* **Material for this task**:
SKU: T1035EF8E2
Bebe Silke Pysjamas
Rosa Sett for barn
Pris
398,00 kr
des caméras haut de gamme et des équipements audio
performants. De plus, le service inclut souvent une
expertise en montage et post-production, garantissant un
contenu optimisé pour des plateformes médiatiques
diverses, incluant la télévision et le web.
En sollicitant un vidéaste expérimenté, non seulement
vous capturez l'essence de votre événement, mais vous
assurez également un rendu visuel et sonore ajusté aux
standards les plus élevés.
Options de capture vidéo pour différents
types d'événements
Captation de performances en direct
--
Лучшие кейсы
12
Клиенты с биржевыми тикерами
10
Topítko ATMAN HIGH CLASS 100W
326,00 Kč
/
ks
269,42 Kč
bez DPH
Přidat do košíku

* **What the task asks**:
List each line of the entries that holds the string "pour".

* **Response area**:
contenu optimisé pour des plateformes médiatiques
Options de capture vidéo pour différents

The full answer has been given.